Table of Contents

Class PartialLeastSquaresRegressionOptions<T>

Namespace
AiDotNet.Models.Options
Assembly
AiDotNet.dll

Configuration options for Partial Least Squares Regression (PLS), a technique that combines features of principal component analysis and multiple regression to handle multicollinearity and high-dimensional data.

public class PartialLeastSquaresRegressionOptions<T> : RegressionOptions<T>

Type Parameters

T
Inheritance
PartialLeastSquaresRegressionOptions<T>
Inherited Members

Remarks

Partial Least Squares Regression is a powerful statistical method that finds a linear regression model by projecting both the predictor variables (X) and the response variables (Y) to a new space. Unlike ordinary least squares regression, which can struggle with multicollinearity (highly correlated predictors) and high-dimensional data, PLS creates latent variables (components) that maximize the covariance between X and Y. This approach is particularly valuable in situations where the number of predictor variables exceeds the number of observations, or when predictors are highly correlated. PLS has found wide application in fields such as chemometrics, spectroscopy, and bioinformatics.

For Beginners: Partial Least Squares Regression is a special technique for finding relationships in complex data.

Imagine you're trying to predict house prices based on 50 different measurements:

  • Many of these measurements might be related (like square footage and number of rooms)
  • With so many variables, traditional regression methods might struggle

What PLS does:

  • Instead of using all 50 original measurements directly
  • It creates a smaller set of "super measurements" (called components)
  • Each component combines multiple original measurements in a smart way
  • These components capture the most important patterns relevant to your prediction

Think of it like cooking:

  • Traditional regression uses each ingredient separately
  • PLS creates a few key flavor profiles (combining multiple ingredients)
  • Then uses these flavor profiles to create the final dish

This approach is especially useful when:

  • You have more variables than data points
  • Your variables are highly correlated with each other
  • You need to reduce noise and focus on the most important patterns

This class lets you configure how many of these "super measurements" (components) to use in your analysis.

Properties

NumComponents

Gets or sets the number of latent components to extract in the PLS model.

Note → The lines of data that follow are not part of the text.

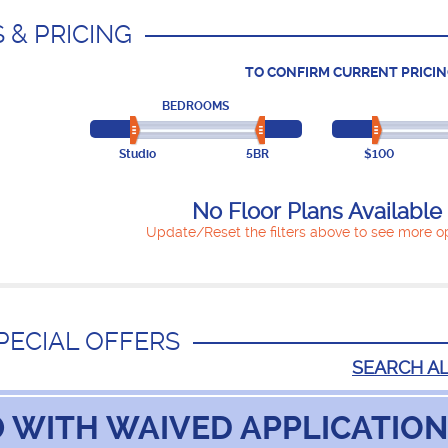
 & PRICING
TO CONFIRM CURRENT PRICIN
BEDROOMS
Studio
5BR
$100
No Floor Plans Available
Update/Reset the filters above to see more op
PECIAL OFFERS
SEARCH A
 WITH WAIVED APPLICATION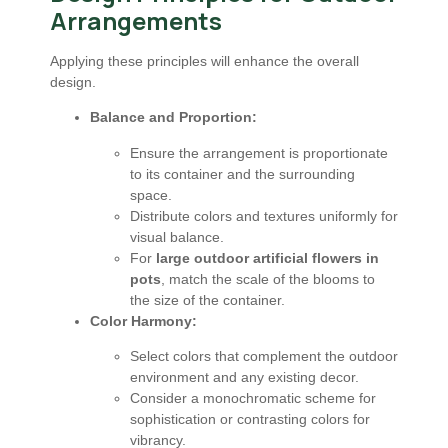
Arrangements
Applying these principles will enhance the overall
design.
Balance and Proportion:
Ensure the arrangement is proportionate
to its container and the surrounding
space.
Distribute colors and textures uniformly for
visual balance.
For
large outdoor artificial flowers in
pots
, match the scale of the blooms to
the size of the container.
Color Harmony:
Select colors that complement the outdoor
environment and any existing decor.
Consider a monochromatic scheme for
sophistication or contrasting colors for
vibrancy.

public int NumComponents { get; set; }

Property Value

int

The number of components, defaulting to 2.

Remarks

This parameter determines how many latent components (also called factors or latent variables) the PLS algorithm will extract. Each component is a linear combination of the original predictor variables, constructed to maximize the covariance with the response variable(s) while maintaining orthogonality with previous components. The optimal number of components depends on the complexity of the relationship between predictors and response, as well as the amount of noise in the data. Too few components may result in underfitting, while too many may lead to overfitting. Cross-validation is often used to determine the optimal number.

For Beginners: This setting controls how many "super measurements" (components) the model will create from your original variables.

The default value of 2 means:

  • The algorithm will create 2 components from your original variables
  • These 2 components will be used to make predictions

Think of it like data compression:

  • Each component captures a certain amount of the important information
  • The first component captures the most important patterns
  • Each additional component captures less and less additional information

You might want more components (like 5 or 10) if:

  • Your data has complex relationships that can't be captured by just a few components
  • You have many original variables with distinct information
  • You have sufficient data to support a more complex model

You might want fewer components (even just 1) if:

  • The relationship is relatively simple
  • You want to prevent overfitting, especially with limited data
  • Your variables are so highly correlated that one component is sufficient

Finding the right number of components is crucial:

  • Too few: The model misses important patterns (underfitting)
  • Too many: The model learns noise in the data (overfitting)

In practice, techniques like cross-validation are often used to find the optimal number of components that gives the best predictive performance.